It’s golf’s first and to this day ultimate party trick; who can hit it the furthest?

When Cameron Champ first visited the Ping Testing Centre in Arizona, the lure of the back net was impossible to resist. Although he doesn’t possess the same soaring ball flight of many of golf’s longest hitters, Champ teed it up, aimed high and let it fly.

“They have a high fence and I don’t really hit it high but I tried to a few times and I hit it over,” Champ said ahead of his maiden appearance in Australia, this week’s Australian PGA Championship at RACV Royal Pines Resort on the Gold Coast.

“They kind of told me not to do that anymore, which was funny.”

Earlier today he was taken to one of the most picturesque settings on the Gold Coast and asked to launch balls 310 yards across Currumbin Alley onto Palm Beach, a feat he was able to achieve comfortably despite an unsure, sandy footing:

With athletic gifts that allow him to propel a golf ball extraordinary distances through timing rather than simply brute force, Champ averaged 317.9 yards (290.7 metres) off the tee to lead the PGA Tour in driving distance in 2018-2019, four yards clear of the next best, Irishman Rory McIlroy.

Since his days as a teenager, the now 24-year-old has left seasoned golf coaches gobsmacked with the way he can deliver immense power so efficiently into the back of the ball and it has already delivered two wins on the PGA Tour in little more than 12 months.

Spectators will come to Royal Pines to see and hear how differently Champ hits a golf ball but he hopes that they leave with a far broader understanding of what he believes in.

“I want to be known as a good guy. I couldn’t care less about distance or any of that stuff,” Champ added.

[Chris Hyde/Getty Images]

 

“The game is drawn to that no matter what.
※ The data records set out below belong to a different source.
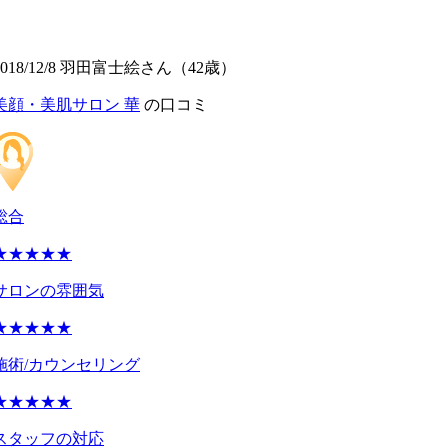
2018/12/8 羽田富士絵さん（42歳）
美顔・美肌サロン 華
の口コミ
総合
★★★★★
サロンの雰囲気
★★★★★
施術/カウンセリング
★★★★★
スタッフの対応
If you look at DJ (Dustin Johnson), DJ now has the accolades of winning, so that’s pushed it aside but it’s still there.

“To me it’s never going to go away, it’s just all based on results really. That’s how our world operates. When I’m playing good everyone’s for it; when I’m playing bad everyone’s saying that his this, that and that.

“For me I just want to be known as a good son, a good husband, a good grandson and everything else after that is what it is.”

Headlining the Australian PGA Championship alongside Queensland favourites Adam Scott and two-time defending champion Cameron Smith, Champ is joined in the field by fellow Americans Stewart Cink and Smylie Kaufman.

Comfortable with his standing as a tournament drawcard, Champ is also ready for any potential anti-American sentiment that may carry over from yesterday’s pulsating Presidents Cup finale.

“I’m all for the fun and games,” said Champ, who planned to familiarise himself with nine holes of the Royal Pines layout this afternoon.

“That was an incredible match on both sides. It came down to one match. After all that it came down to Kuchar’s match and he was able to pull it out.

“I’m not going to try and put any extra pressure on myself from being one of only a few guys from the States. I’m just going to enjoy my week and have fun. When I played Dunlop in Japan a few weeks ago, I played really well; got washed out the last day, which was unfortunate. Then my coach Sean Foley came in for a few days last week and I’m hitting it well.

“I’ve been playing as much as I can, fitting it in with the weather and the cold fronts [in Houston]. My game feels good, I feel confident so we’ll see what happens.”